3. Repeat the previous step many times to obtain a robust estimate of the bias.
``` python
import numpy as np
from scipy.stats import multivariate_normal
from entropy_estimators import continuous
# create two variables with a mutual information that can be computed analytically
means = [0, 1]
covariance = np.array([[1, 0.5], [0.5, 1]])
def get_entropy(covariance):
"""Compute the entropy of multivariate normal distribution from the covariance matrix."""
if np.size(covariance) > 1:
dim = covariance.shape[0]
det = np.linalg.det(covariance)
else: # scalar
dim = 1
det = covariance
return 0.5 * np.log((2 * np.pi * np.e)**dim * det)
hx = get_entropy(covariance[0, 0])
hy = get_entropy(covariance[1, 1])
hxy = get_entropy(covariance)
analytic_result = hx + hy - hxy
# compute the mutual information from samples using the KSG estimator
distribution = multivariate_normal(means, covariance)
X, Y = distribution.rvs(1000).T
k = 5
ksg_estimate = continuous.get_mi(X, Y, k=k)
print(f"Analytic result: {analytic_result:.3f} nats")
print(f"KSG estimate: {ksg_estimate:.3f} nats")
print(f"Difference: {analytic_result - ksg_estimate:.3f} nats")
# Analytic result: 0.144
# KSG estimate: 0.113 nats
# Difference: 0.031 nats
# bootstrap to determine the bias
total_repeats = 100
bias = 0
Y_shuffled = Y.copy()
for ii in range(total_repeats):
np.random.shuffle(Y_shuffled) # shuffling occurs in-place!
bias += continuous.get_mi(X, Y_shuffled, k=k)
bias /= total_repeats
print("--------------------------------------------------------------------------------")
print(f"Bias estimat: {bias:.3f} nats")
print(f"Corrected KSG estimate: {ksg_estimate - bias:.3f}")
print(f"Difference to analytic result: {analytic_result - (ksg_estimate - bias):.3f} nats")
# Bias estimat: -0.020 nats
# Corrected KSG estimate: 0.132
# Difference to analytic result: 0.012 nats
```
## Alternative Implementations
### Scipy
[`scipy.stats.entropy`](https://docs.scipy.org/doc/scipy/reference/generated/scipy.stats.entropy.html) : entropy of a categorical variable
### Scikit-learn
* [`sklearn.metrics.mutual_info_score`](https://scikit-learn.org/stable/modules/generated/sklearn.metrics.mutual_info_score.html#sklearn.metrics.mutual_info_score) : mutual information between two categorical variables
* [`skelarn.metrics.mutual_info_regression`](https://scikit-learn.org/stable/modules/generated/sklearn.feature_selection.mutual_info_regression.html) :
mutual information between two continuous variables; note that their implementation does not report negative mutual information scores and thus makes it impossible to compute bias corrections using the bootstrap approach outlined above.
### Non-parametric Entropy Estimation Toolbox (NPEET)
Alternative python implementations of the nearest-neighbour estimators for the entropy of continuous variables, the mutual information and the partial/conditioned mutual information ([link](https://github.com/gregversteeg/NPEET)).
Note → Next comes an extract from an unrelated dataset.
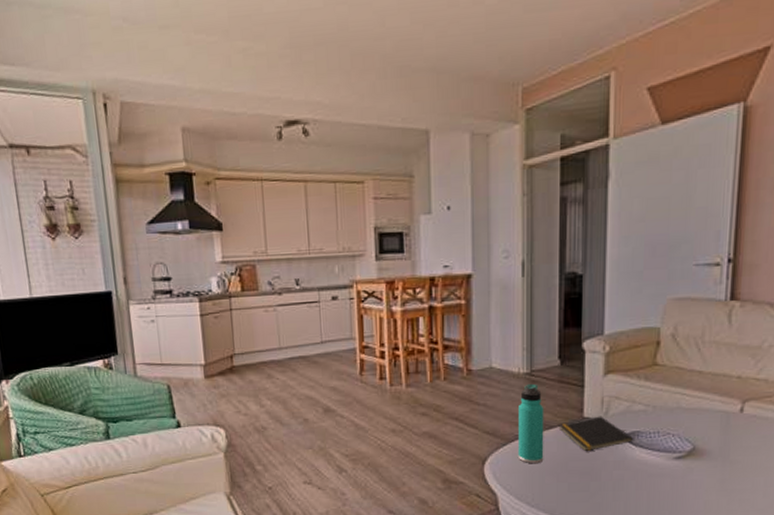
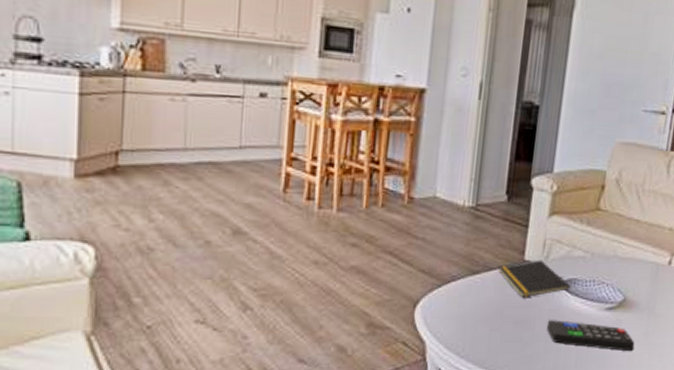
thermos bottle: present [517,383,544,464] -> none [452,219,486,309]
remote control: none [613,470,710,498] -> present [546,320,635,352]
In principle, there are no major differences between their implementation and this repository. However, for large samples, their implementation may run a little slower as it uses lists as the primary data structure and doesn't support parallelisation. The implementation in this repository mostly uses numpy arrays, which allows vectorization of many calculations, and supports running operations on multiple cores by setting the `workers` argument to valus larger than one.